== Supplied passage ==
--------------------------------
And whereas the printers were taking advice from 15th-century humanist scholars, who said, “Wouldn’t it be good to have this? Wouldn’t it be good to have that?” they weren’t in any position to give them any advice on how to dispose of these 300 copies. And in due course they found that the only way to do this is to create a market which is trans-European.
It’s this classic example of how you get technological innovation without people really being aware of the commercial implications, of how you can make money from it. There’s quite a little similarity in the first generation of print with the dot-com boom and bust of the ’90s, where people have this fantastic new innovation, a lot of creative energy is put into it, a lot of development capital is put into it, and then people say, “Well, yeah, but how are we going to make money from the Internet?” And that takes another 10 years to work out.
IDEAS: The one thing that most early printers seemed to do was to go out of business.
PETTEGREE: And the ones who didn’t were the ones who tended to have a close relationship with official customers. And this really I think is the new part of the story that we’ve been able to put together.
--------------------------------
== Data excerpt ==
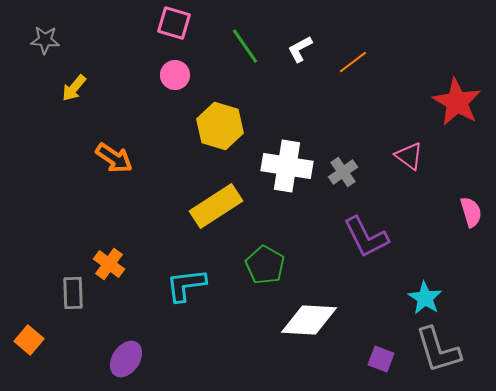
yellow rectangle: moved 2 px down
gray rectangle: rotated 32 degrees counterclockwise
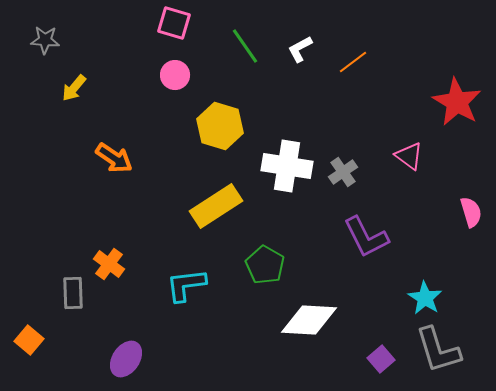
purple square: rotated 28 degrees clockwise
--------------------------------
== Objectives ==
A - Revise the interview on early printing between "It’s this classic" and "to put together.", inclusive, so that "commercial" reads "financial".
B - Carry the interview on early printing forward from its last line.
The data stand apart from the interview on early printing.

== Responses to the tasks ==
A -
It’s this classic example of how you get technological innovation without people really being aware of the financial implications, of how you can make money from it. There’s quite a little similarity in the first generation of print with the dot-com boom and bust of the ’90s, where people have this fantastic new innovation, a lot of creative energy is put into it, a lot of development capital is put into it, and then people say, “Well, yeah, but how are we going to make money from the Internet?” And that takes another 10 years to work out.
IDEAS: The one thing that most early printers seemed to do was to go out of business.
PETTEGREE: And the ones who didn’t were the ones who tended to have a close relationship with official customers. And this really I think is the new part of the story that we’ve been able to put together.

B -
Most narratives of print have relied on looking at the most eye-catching products — whether it’s Gutenberg’s Bible or Copernicus or the polyglot Bible of Plantin — these are the ones which seem to push civilization forward. In fact, these are very untypical productions of the 16th-century press.
I’ve done a specific study of the Low Countries, and there, something like 40 percent of all the books published before 1600 would have taken less than two days to print. That’s a phenomenal market, and it’s a very productive one for the printers. These are the sort of books they want to produce, tiny books. Very often they’re not even trying to sell them retail. They’re a commissioned book for a particular customer, who might be the town council or a local church, and they get paid for the whole edition. And those are the people who tended to stay in business in the first age of print."